What Happens When You Don’t Pay Hospital Bills?
Discover what happens when hospital bills go unpaid, including financial impacts, collection processes, and resolution paths.
Discover what happens when hospital bills go unpaid, including financial impacts, collection processes, and resolution paths.
Medical bills can present a significant financial challenge for many individuals. Navigating healthcare billing involves understanding statements, insurance explanations of benefits, and potential out-of-pocket expenses. When these bills remain unpaid, a series of consequences can unfold, affecting personal finances and credit standing. Understanding this progression is important for anyone facing such a situation.
When a hospital bill remains unpaid, the healthcare provider typically initiates a structured process to recover the outstanding amount. Patients can expect to receive multiple billing statements over several weeks or months. These statements serve as reminders and often detail the services rendered and the amount due.
Hospitals also frequently engage in direct communication, such as phone calls, to discuss the unpaid balance. These internal efforts aim to resolve the debt directly with the patient before involving third parties. During this phase, hospitals might offer options like setting up payment plans or applying for financial assistance programs, attempting to find a resolution without further escalation.
A hospital generally waits a period before considering more aggressive collection actions. For instance, collection efforts often cannot legally begin until 120 days after the initial statement date. For nonprofit hospitals, an unpaid bill might often affect credit no earlier than 13 months from the first bill.
If hospital bills remain unpaid through the hospital’s internal collection processes, the debt may be transferred to a third-party collection agency.

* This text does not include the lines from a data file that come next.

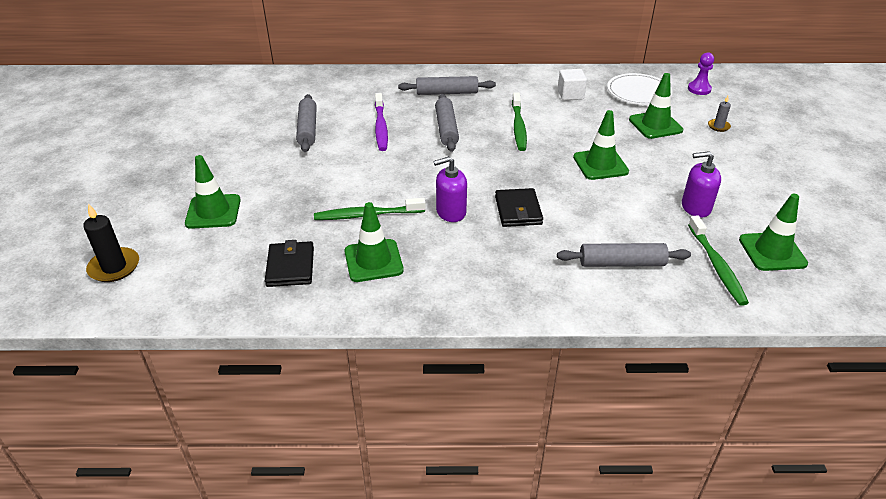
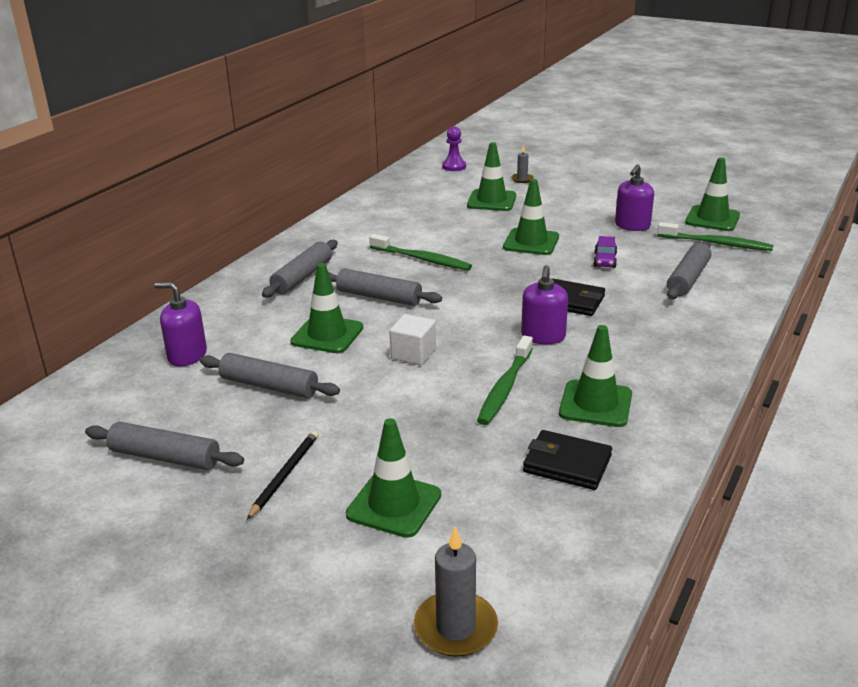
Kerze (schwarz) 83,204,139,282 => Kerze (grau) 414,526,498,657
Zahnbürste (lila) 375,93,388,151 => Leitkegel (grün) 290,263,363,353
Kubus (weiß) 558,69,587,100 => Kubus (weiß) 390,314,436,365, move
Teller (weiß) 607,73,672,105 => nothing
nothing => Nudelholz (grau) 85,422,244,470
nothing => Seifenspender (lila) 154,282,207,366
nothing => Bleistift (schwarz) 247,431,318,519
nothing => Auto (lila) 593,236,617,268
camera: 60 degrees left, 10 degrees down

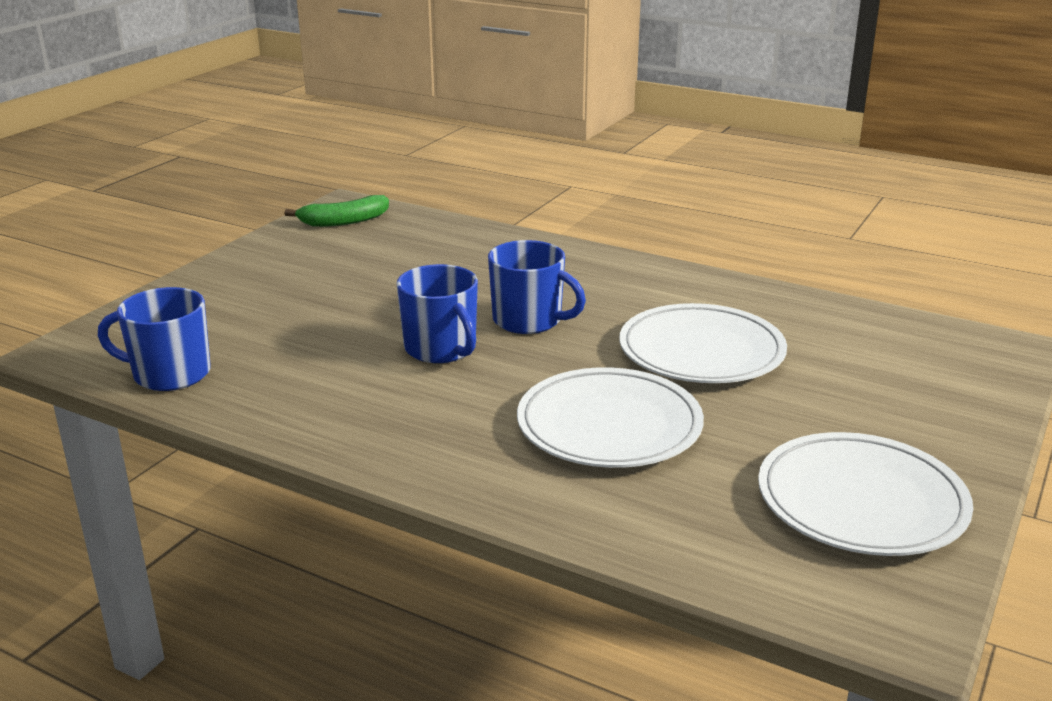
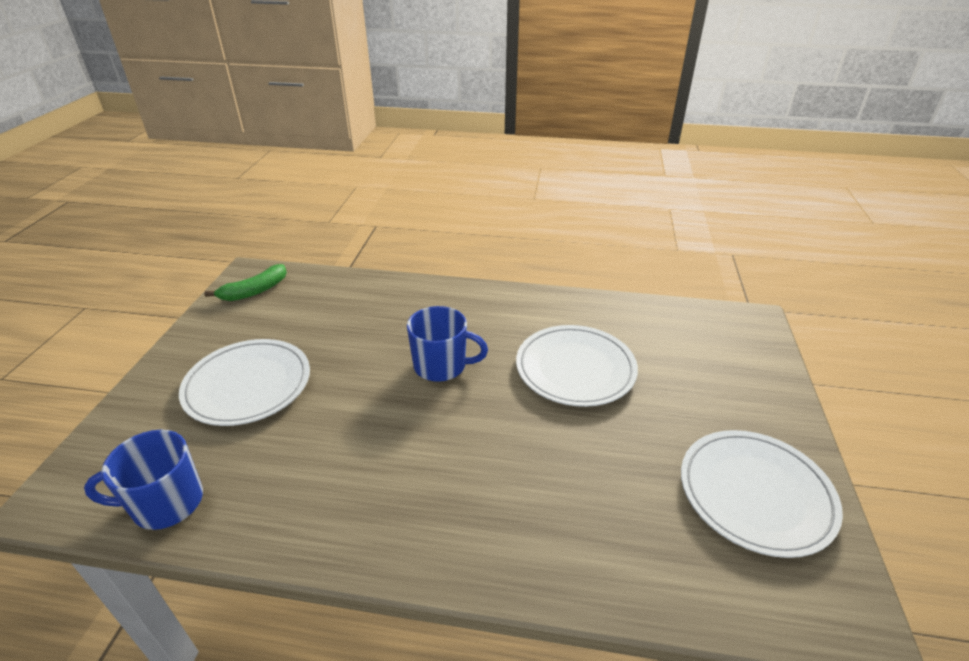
Tasse (blau) 397,264,478,363 => nothing
Teller (weiß) 517,367,704,468 => Teller (weiß) 179,339,310,426, move
camera: 20 degrees left, 10 degrees up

This transfer typically occurs after a period ranging from 90 to 180 days of non-payment, depending on the provider’s policies. Once an account is sent to collections, the collection agency then attempts to recover the debt.
The reporting of medical debt to credit bureaus has specific rules. As of 2023, medical collections under $500 generally do not appear on credit reports. Furthermore, paid medical collection accounts are removed from credit reports. For unpaid medical debt over $500, a one-year grace period usually applies before it can be reported to credit bureaus, offering individuals time to resolve the debt before it impacts their credit score.
When medical debt does appear on a credit report, it can influence credit scores. While FICO Score 9, a widely used scoring model, treats unpaid medical collections with less impact than other types of unpaid debt, it can still lower a score. Unpaid medical debt can remain on a credit report for up to seven years, or until it is paid in full.
Beyond credit report impacts, unpaid hospital bills can lead to more serious legal actions initiated by collection agencies or the original healthcare provider. A creditor may pursue a lawsuit to obtain a legal judgment against the debtor. This court order formally recognizes the debt and the debtor’s obligation to pay it.
Once a judgment is secured, creditors can take steps to enforce it. One common enforcement action is wage garnishment, where a portion of the debtor’s earnings is legally withheld by their employer and sent directly to the creditor. Federal law limits wage garnishment to a maximum of 25% of disposable earnings or a specific multiple of the federal minimum wage, whichever is less. Some forms of income, such as Social Security benefits, are generally exempt from garnishment for medical debt.
Another potential consequence is a bank account levy, which allows a creditor to seize funds directly from a debtor’s bank account after obtaining a court order. The bank typically freezes the account, holding funds for a period before transferring them to the creditor. Some funds may be exempt from a bank levy, and certain states have provisions to protect a minimum amount of money in levied accounts. In some instances, creditors may also seek property liens, which attach a claim to real estate or other assets, though this is less common for medical debt and some jurisdictions have laws prohibiting it.
Individuals facing unpaid hospital bills have several proactive steps they can take to address the debt. A primary action involves directly negotiating with the hospital’s billing department or the collection agency. It is often helpful to request an itemized bill to check for potential errors or duplicate charges. Many providers are willing to discuss a reduced settlement amount, particularly if a lump sum payment can be made immediately, with potential discounts ranging from 30% to 50%.
If a lump sum payment is not feasible, establishing a payment plan can be a viable option. Many hospitals offer interest-free payment plans tailored to a patient’s budget. It is advisable to get the terms of any agreed-upon payment plan in writing to avoid future misunderstandings.
Exploring financial assistance programs, often referred to as charity care, is another important avenue. Nonprofit hospitals are generally required to have such programs to maintain their tax-exempt status. Eligibility for charity care is typically based on household income relative to the federal poverty level, and some hospitals offer free care for incomes below a certain percentage, with discounted care for higher income levels.
Patients usually have a period, such as 240 days from the first bill, to apply for financial assistance. Required documentation often includes proof of income, household size, and sometimes asset information. Hospitals are also generally required to publicize these policies and provide summaries to patients.